Several key strengths of this study were the following. First, the findings should have high validity because the effectiveness of thromboprophylaxis was derived from recent systematic reviews and meta-analysis of randomized controlled trials comparing oral anticoagulants and enoxaparin for the prevention of VTE after THR and TKR. This reflects the highest reliable source of evidence of efficacy and effectiveness [4]. Second, the results were contextually relevant because some incidences, mortality, utility, and cost data were mostly derived from the local data to reflect the Thai population.

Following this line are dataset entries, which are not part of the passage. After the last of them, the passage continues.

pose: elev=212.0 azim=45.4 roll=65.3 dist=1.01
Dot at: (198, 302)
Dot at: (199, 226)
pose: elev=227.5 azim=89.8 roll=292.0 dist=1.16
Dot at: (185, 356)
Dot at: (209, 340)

These parameters especially costs were reported to have very high impact on making economic evaluation specific to local settings [32]. Moreover, the stakeholders including payers, policy makers, healthcare providers, physicians, and patient representatives were involved throughout the study process to develop valid input parameters and increase transparency.

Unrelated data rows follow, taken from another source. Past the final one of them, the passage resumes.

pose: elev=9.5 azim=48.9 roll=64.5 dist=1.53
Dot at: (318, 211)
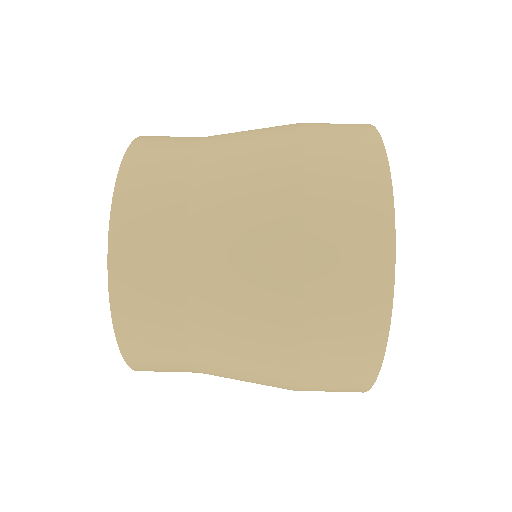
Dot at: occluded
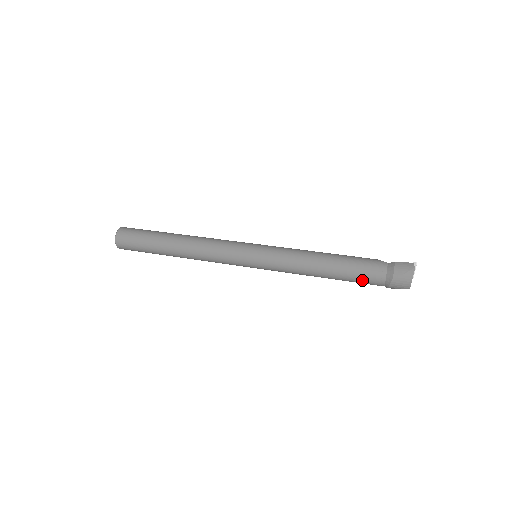
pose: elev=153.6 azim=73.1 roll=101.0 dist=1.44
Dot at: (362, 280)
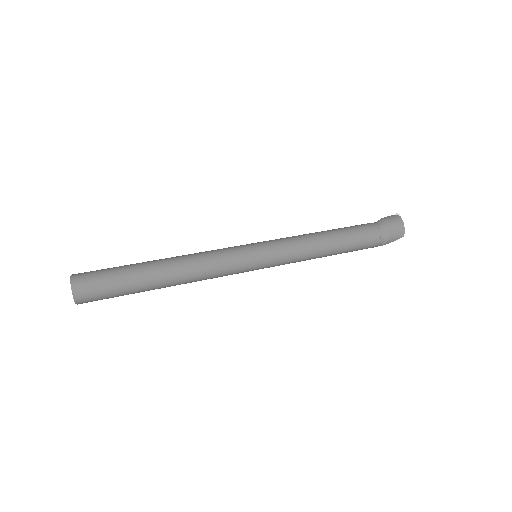
Dot at: (365, 242)
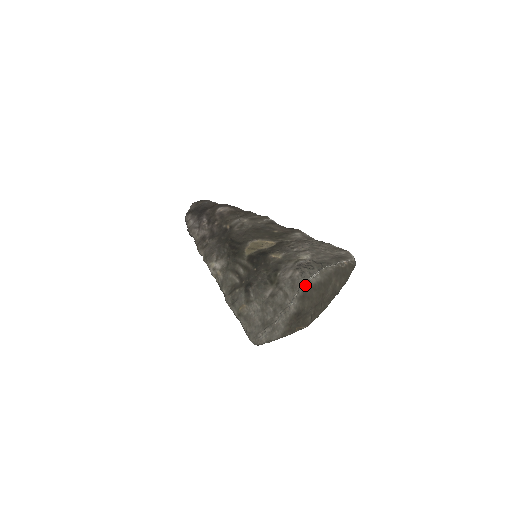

A number of limitations are acknowledged. First, some of the input parameters, especially utility weights, were derived from European studies [33, 34] because of the limited availability of local data. However, the European utility weights were used as the adjusting factors only and the baseline utility values were obtained from the local study [15]. Second, costs of PE and DVT, and the case-fatality ratio of PE were derived from solely two electronic local hospital databases. Although they may not be the representative of the whole population in Thailand, they were the best available data. Also, even though the Thai data may limit generalizability to other settings, some settings with similar context to Thailand may be able to apply the findings directly. Lastly, we have not assessed other oral anticoagulants (i.e., apixaban and rivaroxaban) in this analysis. Further study can be conducted not only comparison between oral anticoagulants and enoxaparin or no prophylaxis but also comparison among all marketed oral anticoagulants.

Conclusions

On the basis of current best evidence and input data, this economic evaluation suggests that dabigatran is preferably a cost-saving option compared with enoxaparin under the Thai context, when thromboprophylaxis is prescribed. However, both treatments are not cost-effective compared to no thromboprophylaxis but thromboprophylaxis may be necessary when considering other aspects such as reduction of VTE complications. Policy making on thromboprophylaxis among eligible patients in Asian countries including Thailand should take other aspects into account, other than considering only economic values.